** Work instructions **
1 > In the guide on forensic preservation versus collection, what does forensic collection mean?
2 > Pick up the guide on forensic preservation versus collection at the point where it stops, and continue writing it.

Digital Forensic Preservation vs. Collection: A Practical Guide

Forensic preservation and collection are crucial steps in any investigation or litigation. The choices legal teams make in these early stages not only determine what kind of a legal strategy they could put together, but also how burdensome it is to put that strategy together, and what kinds of audibles they can call downstream if that’s necessary.  

Collection Does Not Equal Preservation

So what exactly do “data collection” and “data preservation” mean and why is it important to keep the ideas separate?
Well..  
Forensic preservation = making sure data remains intact in case it’s needed.
 
Forensic collection = taking data into custody for actual investigation.  

Think of your data population as a grocery store. It doesn’t make sense to buy the entire grocery store to make one dish because maybe you might need those ingredients. It makes far more sense to read your recipe, make a shopping list of ingredients you’ll need, and only buy the ones required.

When you collect every potentially relevant piece of data, you’re effectively buying the whole grocery store. This is usually going to end up being needlessly expensive, and make other processes downstream needlessly burdensome. By preserving data, you keep the grocery store intact and can always go shopping again if your first collection doesn’t pan out the way you want. In some cases, data preservation could be as simple as checking a few boxes on the backend of Microsoft 365. This distinction allows legal teams to benefit from more economical, tailored forensics techniques without leaving important evidence on the table. Preserving data means that you’ll have the option to make a Plan B (or C or D or E!) without the added, costly burden of collecting everything.

So Why Is Forensic Data Preservation Necessary? Isn’t Data Stored Anyway?

** Data excerpt **
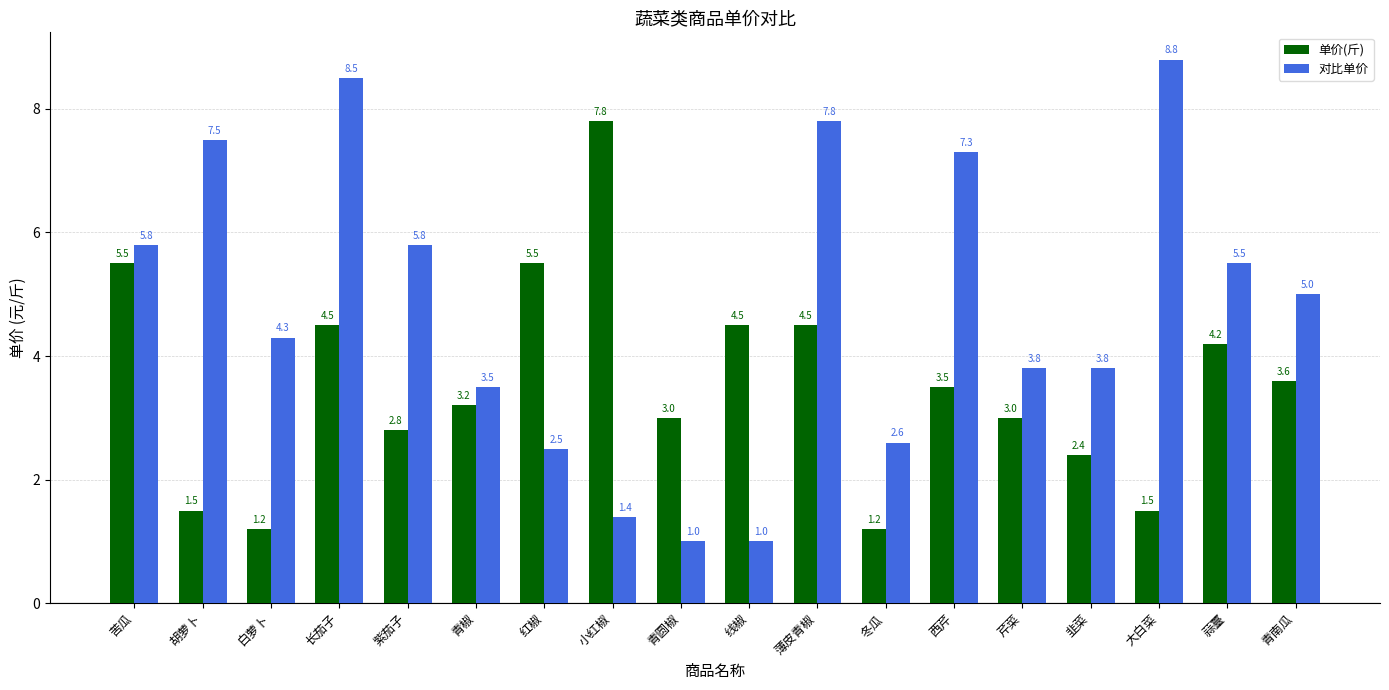

What position from the left is 大白菜?

16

** Answer list **
1 > Taking data into custody for actual investigation.

2 >
For a long time, conventional wisdom was that anything you write on the internet is there forever, but that’s not as true as it once was. Now, most of the technology we use in our day-to-day lives is cloud based, and people are generating so much new data that old data has to go somewhere. Automated deletion has become par for the course in most organizations.

Luckily, data preservation is not always that complicated. It could be as simple as disabling some of those automated deletion functions, and even simple preservation practices can still have a profound impact. More and more organizations are realizing the importance of such strategic data retention. By automating the deletion of redundant or obsolete data, organizations save on data storage, while still ensuring that important data remains available if further investigation is necessary. Forensics technicians can advise you on such policies, and how to organize the data you want to keep.  

When investigations do happen, these data preservation measures can help things run more smoothly, and can set you up to make contingency plans if need be. If it comes out later that crucial data could’ve been preserved but wasn’t, you could face adverse consequences such as sanctions. In a recent antitrust litigation, Google was sanctioned after courts determined a failure to preserve important information.

The important thing here is not to neglect data preservation because you’re assuming data is preserved by default. A digital forensics expert can work with you and your IT team to determine what is and isn’t being preserved already, and what changes to make if any are warranted.

So How Do I Determine What Data To Collect?

Once we let go of the idea that every potentially relevant piece of data needs to be collected as long as it’s preserved, that begs another question: what DO we collect?

Well… it depends.

What are you actually hoping to find during your investigation? Knowing that can guide your forensics team in the right direction. While it’s understandable to want all the information before you’re too committed to a strategy, James Whitehead, Associate Director of Digital Forensics at Contact Discovery, says that’s not always the best order of operations.

“As digital forensics experts, we often bring the most value when legal teams have some idea of what information they’d like to find, and where that information is most likely to live,” James says. “We can control costs and save time if we’re able to narrowly tailor our forensics approach to what’s most likely to prove helpful.”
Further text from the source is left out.